Link Search Menu Expand Document


Table of contents

  1. Overview
  2. Types of Identities
    1. org
    2. node
    3. custom
  3. Identity Claims
  4. Messaging
    1. Sender
    2. Recipients
    3. Verification


Identities are a critical part of using FireFly in a multi-party system. Every party that joins a multi-party system must begin by claiming an on- and off-chain identity, which is described with a unique DID. Each type of identity is also associated with an on- or off-chain verifier, which can be used in some way to check the authorship of a piece of data. Together, these concepts form the backbone of the trust model for exchanging multi-party data.

Types of Identities

There are three types of identities:


Organizations are the primary identity type in FireFly. They represent a logical on-chain signing identity, and the attached verifier is therefore a blockchain key (with the exact format depending on the blockchain being used). Every party in a multi-party system must claim a root organization identity as the first step to joining the network.

The root organization name and key must be defined in the FireFly config (once for every multi-party system). It can be claimed with a POST to /network/organizations/self.

Organizations may have child identities of any type.


Nodes represent a logical off-chain identity - and specifically, they are tied to an instance of a data exchange connector. The format of the attached verifier depends on the data exchange plugin being used, but it will be mapped to some validation provided by that plugin (ie the name of an X.509 certificate or similar). Every party in a multi-party system must claim a node identity when joining the network, which must be a child of one of its organization identities (but it is possible for many nodes to share a parent organization).

The node name must be defined in the FireFly config (once for every multi-party system). It can be claimed with a POST to /network/nodes/self.

Nodes must be a child of an organization, and cannot have any child identities of their own.

Note that “nodes” as an identity concept are distinct from FireFly supernodes, from underlying blockchain nodes, and from anywhere else the term “node” happens to be used.


Custom identities are similar to organizations, but are provided for applications to define their own more granular notions of identity. They are associated with an on-chain verifier in the same way as organizations.

They can only have child identities which are also of type “custom”.

Identity Claims

Before an identity can be used within a multi-party system, it must be claimed. The identity claim is a special type of broadcast message sent by FireFly to establish an identity uniquely among the parties in the multi-party system. As with other broadcasts, this entails an on-chain transaction which contains a public reference to an off-chain piece of data (such as an IPFS reference) describing the details of the identity claim.

The claim data consists of information on the identity being claimed - such as the type, the DID, and the parent (if applicable). The DID must be unique and unclaimed. The verifier will be inferred from the message - for on-chain identities (org and custom), it is the blockchain key that was used to sign the on-chain portion of the message, while for off-chain identities (nodes), is is an identifier queried from data exchange.
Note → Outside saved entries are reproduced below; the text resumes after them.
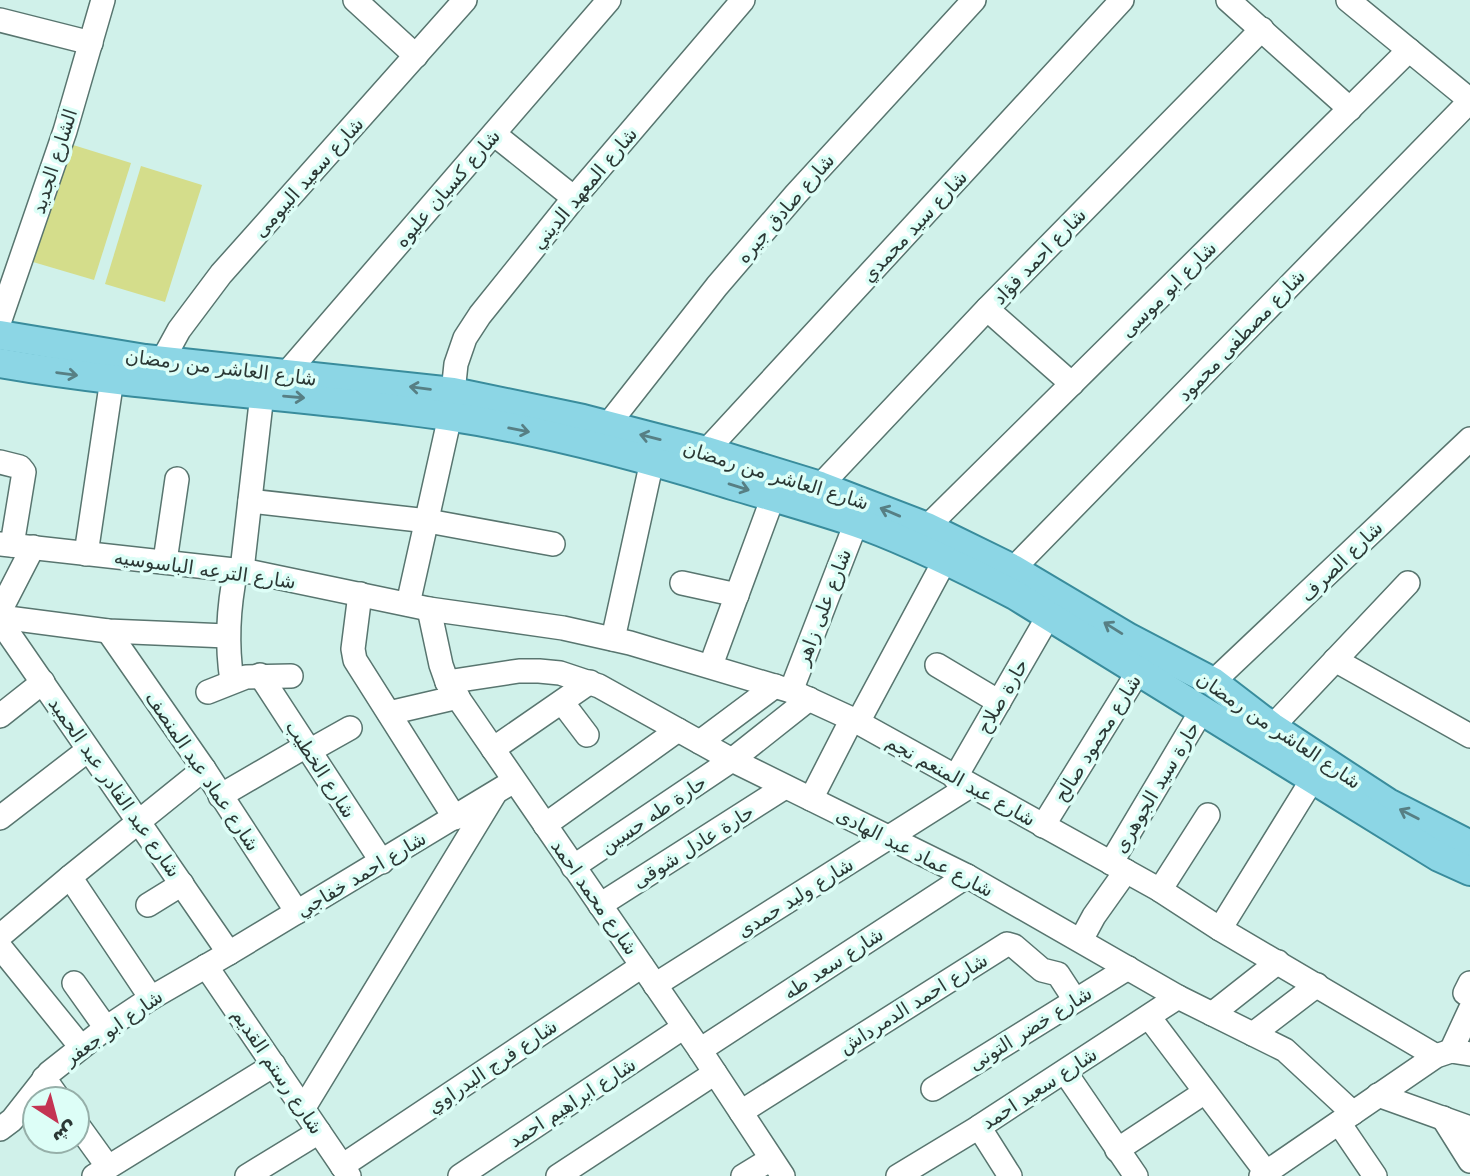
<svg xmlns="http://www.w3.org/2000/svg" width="1470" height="1176" font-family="'DejaVu Sans',Vazirmatn,sans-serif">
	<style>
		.green { fill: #d4dd8b }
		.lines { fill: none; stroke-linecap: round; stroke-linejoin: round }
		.minor-casing { stroke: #58756f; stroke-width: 26 }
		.major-casing { stroke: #398c9c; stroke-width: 32 }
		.minor { stroke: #fff; stroke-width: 23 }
		.major { stroke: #8cd6e5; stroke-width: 28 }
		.oneway { stroke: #577f84 }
		.labels { text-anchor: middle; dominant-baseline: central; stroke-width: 7; stroke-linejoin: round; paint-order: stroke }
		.street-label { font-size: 19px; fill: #2b3835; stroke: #ddfef7 }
	</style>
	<rect width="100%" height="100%" fill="#d0f1ea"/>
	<g class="green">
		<path d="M70,144L131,163L94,280L33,262Z"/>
		<path d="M141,166L202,185L165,302L105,284Z"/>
	</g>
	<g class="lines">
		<g class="minor-casing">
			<g id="minor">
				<path d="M355,0L416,56"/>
				<path d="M1228,0L1350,109"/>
				<path d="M1348,0L1470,100"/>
				<path d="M0,20L91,43"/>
				<path d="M494,134L574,198"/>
				<path d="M987,309L1072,384"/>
				<path d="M0,320L65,131L103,0"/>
				<path d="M162,361L179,330L221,274L465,0"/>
				<path d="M285,375L609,0"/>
				<path d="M453,392L456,364L465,338L480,315L574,198L743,0"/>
				<path d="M607,426L717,286L796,194L974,0"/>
				<path d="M706,451L1122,0"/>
				<path d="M0,462L20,467L24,472L12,545"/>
				<path d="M820,486L987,309L1262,29"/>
				<path d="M250,501L428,521L553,544"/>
				<path d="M927,527L1409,50"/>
				<path d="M0,544L252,572L429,609L563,628L630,643L791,691L852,719L1160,890L1220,929L1436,1056"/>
				<path d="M86,554L112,379"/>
				<path d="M165,561L177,479"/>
				<path d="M1013,569L1470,101"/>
				<path d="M242,570L262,394"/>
				<path d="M682,583L737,595"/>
				<path d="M360,594L353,649L355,660L455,818"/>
				<path d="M408,604L450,416"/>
				<path d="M429,609L441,665L447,682L700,1050L783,1176"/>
				<path d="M0,611L33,547"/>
				<path d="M0,617L108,631L227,636"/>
				<path d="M0,621L229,953"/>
				<path d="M108,631L204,769L297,912"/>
				<path d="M613,639L652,461"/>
				<path d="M1335,660L1470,736"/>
				<path d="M711,665L773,497"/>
				<path d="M937,665L999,702"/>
				<path d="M260,675L382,862"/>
				<path d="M232,681C226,642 228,608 236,570"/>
				<path d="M447,682L519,671H539L560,673L599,686L732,760L967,876L1178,997L1285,1050L1353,1113"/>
				<path d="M1213,682L1470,439"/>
				<path d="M791,691L856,523"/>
				<path d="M208,692L246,677L291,676"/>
				<path d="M562,702L587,735"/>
				<path d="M389,713L458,697"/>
				<path d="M0,716L43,682"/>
				<path d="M858,722L945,560"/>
				<path d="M1272,727L1408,583"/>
				<path d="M700,742L775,686"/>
				<path d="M493,749L590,682"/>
				<path d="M309,751L350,728"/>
				<path d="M955,778L1049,615"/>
				<path d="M220,796L306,746"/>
				<path d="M811,799L852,719"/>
				<path d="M0,818L88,750"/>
				<path d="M545,825L678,730"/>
				<path d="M1043,826L1146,659"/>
				<path d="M1111,863L1202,710"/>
				<path d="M573,867L732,760L809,699"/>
				<path d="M70,877L151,998"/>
				<path d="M1160,890L1208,815"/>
				<path d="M148,905L182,884"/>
				<path d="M600,905L785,787"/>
				<path d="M1220,929L1312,780"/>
				<path d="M0,936L70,877L204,769"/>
				<path d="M1081,940L1094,916L1126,871"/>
				<path d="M0,947L81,1047"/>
				<path d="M206,966L349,1176"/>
				<path d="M74,983L106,1028"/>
				<path d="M1470,983L1465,993L1470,996"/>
				<path d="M655,985L970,786"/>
				<path d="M1212,1014L1278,962"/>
				<path d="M1149,1017L1269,1176"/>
				<path d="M1253,1034L1317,985"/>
				<path d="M700,1050L967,876"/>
				<path d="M1451,1051L1470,1010"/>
				<path d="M1065,1072L1136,1176"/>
				<path d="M44,1078L59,1099"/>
				<path d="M933,1089L1128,968"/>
				<path d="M1378,1095L1470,1128"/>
				<path d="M303,1109L494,795"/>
				<path d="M741,1112L1007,944L1014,946L1042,970L1058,974L1075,1000"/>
				<path d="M1443,1118L1470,1161"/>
				<path d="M1339,1123L1375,1176"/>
				<path d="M77,1124L108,1167"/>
				<path d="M979,1127L1010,1176"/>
				<path d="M0,1129L12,1120L49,1073L106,1028L151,998L229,953L514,781"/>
				<path d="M1117,1150L1205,1092"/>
				<path d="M342,1166L642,966"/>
				<path d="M94,1176L274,1065"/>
				<path d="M247,1176L319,1132"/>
				<path d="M460,1176L684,1027"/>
				<path d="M558,1176L715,1073"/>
				<path d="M743,1176L771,1159"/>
				<path d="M898,1176L979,1127L1178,997"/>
				<path d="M1261,1176L1436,1056L1451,1051L1470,1054"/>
			</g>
		</g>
		<g class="major-casing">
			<g id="major">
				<path d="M0,335L145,359L453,392L583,419L706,451L820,486L927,527L1013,569L1129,638L1213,682L1272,727L1388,803L1470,845"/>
				<path d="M0,363C148,389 298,394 447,416C539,430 631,454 719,481C768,496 818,509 866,526C917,545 967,570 1015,595L1439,857L1470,871"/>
			</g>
		</g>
		<use href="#minor" class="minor"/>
		<use href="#major" class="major"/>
	</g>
	<defs><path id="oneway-shaft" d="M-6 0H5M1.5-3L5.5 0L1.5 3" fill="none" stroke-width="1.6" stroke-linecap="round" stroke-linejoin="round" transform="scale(1.75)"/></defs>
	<g class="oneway">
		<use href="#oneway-shaft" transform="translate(67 374) rotate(8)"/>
		<use href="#oneway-shaft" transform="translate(420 388) rotate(-173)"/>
		<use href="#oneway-shaft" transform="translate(294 397) rotate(5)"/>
		<use href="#oneway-shaft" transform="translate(519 430) rotate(11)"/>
		<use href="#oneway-shaft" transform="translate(650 437) rotate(-166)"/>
		<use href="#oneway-shaft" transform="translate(739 487) rotate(17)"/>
		<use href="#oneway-shaft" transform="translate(890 512) rotate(-157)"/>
		<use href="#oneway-shaft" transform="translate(1113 628) rotate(-148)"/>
		<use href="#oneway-shaft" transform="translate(1409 814) rotate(-153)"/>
	</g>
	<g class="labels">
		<g class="street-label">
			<text transform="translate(54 161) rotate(-72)">الشارع الجديد</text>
			<text transform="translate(308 177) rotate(-48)">شارع سعيد البيومى</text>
			<text transform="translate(447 188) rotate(-49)">شارع كسبان عليوه</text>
			<text transform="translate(584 188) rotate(-50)">شارع المعهد الديني</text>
			<text transform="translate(785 208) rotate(-49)">شارع صادق جيره</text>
			<text transform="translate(914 226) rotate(-47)">شارع سيد محمدي</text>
			<text transform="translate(1039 256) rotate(-46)">شارع احمد فؤاد</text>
			<text transform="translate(1168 289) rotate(-45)">شارع ابو موسى</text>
			<text transform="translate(1241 335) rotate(-46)">شارع مصطفى محمود</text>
			<text transform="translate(221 367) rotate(7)">شارع العاشر من رمضان</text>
			<text transform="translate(776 475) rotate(17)">شارع العاشر من رمضان</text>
			<text transform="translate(1341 561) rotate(-44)">شارع الصرف</text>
			<text transform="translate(205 569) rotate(8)">شارع الترعه الباسوسيه</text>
			<text transform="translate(823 607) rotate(-69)">شارع على زاهر</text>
			<text transform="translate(1002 696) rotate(-60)">حارة صلاح</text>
			<text transform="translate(1279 730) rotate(34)">شارع العاشر من رمضان</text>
			<text transform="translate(1097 738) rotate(-58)">شارع محمود صالح</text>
			<text transform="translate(321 769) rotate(57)">شارع الخطيب</text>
			<text transform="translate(203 771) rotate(56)">شارع عماد عبد المنصف</text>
			<text transform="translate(961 780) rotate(29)">شارع عبد المنعم نجم</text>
			<text transform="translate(115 787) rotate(55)">شارع عبد القادر عبد الحميد</text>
			<text transform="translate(1156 787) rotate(-59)">حارة سيد الجوهرى</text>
			<text transform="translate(653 814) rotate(-34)">حارة طه حسين</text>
			<text transform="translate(693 846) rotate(-32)">حارة عادل شوقى</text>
			<text transform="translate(915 852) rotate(27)">شارع عماد عبد الهادى</text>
			<text transform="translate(361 874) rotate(-31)">شارع احمد خفاجي</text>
			<text transform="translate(595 897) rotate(55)">شارع محمد احمد</text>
			<text transform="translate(795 897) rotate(-32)">شارع وليد حمدى</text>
			<text transform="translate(833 963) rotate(-33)">شارع سعد طه</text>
			<text transform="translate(913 1003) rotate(-32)">شارع احمد الدمرداش</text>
			<text transform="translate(113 1027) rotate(-35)">شارع ابو جعفر</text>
			<text transform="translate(1030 1028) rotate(-32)">شارع خضر التونى</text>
			<text transform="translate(492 1066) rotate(-34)">شارع فرج البدراوي</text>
			<text transform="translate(278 1071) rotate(56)">شارع رستم القديم</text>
			<text transform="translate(1039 1088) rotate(-33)">شارع سعيد احمد</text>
			<text transform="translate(572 1102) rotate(-33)">شارع ابراهيم احمد</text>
		</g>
	</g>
	<g transform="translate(56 1120) rotate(144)"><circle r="33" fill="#ddfef7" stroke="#96afa9" stroke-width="2"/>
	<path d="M0-5L12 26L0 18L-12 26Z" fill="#c43453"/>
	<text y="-10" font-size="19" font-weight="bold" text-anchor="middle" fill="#2b3835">ش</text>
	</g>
</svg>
For on-chain identities with a parent, two messages are actually required - the claim message signed with the new identity’s blockchain key, as well as a separate verification message signed with the parent identity’s blockchain key. Both messages must be received before the identity is confirmed.


In the context of a multi-party system, FireFly provides capabilities for sending off-chain messages that are pinned to an on-chain proof. The sender of every message must therefore have an on-chain and off-chain identity. For private messages, every recipient must also have an on-chain and off-chain identity.


When sending a message, the on-chain identity of the sender is controlled by the author and key fields.

  • If both are blank, the root organization is assumed.
  • If author alone is specified, it should be the DID of an org or custom identity. The associated verifier will be looked up to use as the key.
  • If key alone is specified, it must match the registered blockchain verifier for an org or custom identity that was previously claimed. A reverse lookup will be used to populate the DID for the author.
  • If author and key are both specified, they will be used as-is (can be used to send private messages with an unregistered blockchain key).

The resolved key will be used to sign the blockchain transaction, which establishes the sender’s on-chain identity.

The sender’s off-chain identity is always controlled by the from the config along with the data exchange plugin.


When specifying private message recipients, each one has an identity and a node.

  • If identity alone is specified, it should be the DID of an org or custom identity. The first node owned by that identity or one of its ancestors will be automatically selected.
  • If both identity and node are specified, they will be used as-is. The node should be a child of the given identity or one of its ancestors.

The node in this case will control how the off-chain portion of the message is routed via data exchange.


When a message is received, FireFly verifies the following:

  • The sender’s author and key are specified in the message. The author must be a known org or custom identity. The key must match the blockchain key that was used to sign the on-chain portion of the message. For broadcast messages, the key must match the registered verifier for the author.
  • For private messages, the sending node (as reported by data exchange) must be a known node identity which is a child of the message’s author identity or one of its ancestors. The combination of the author identity and the node must also be found in the message group.

In addition, the data exchange plugin is responsible for verifying the sending and receiving identities for the off-chain data (such as validating the relevant certificates).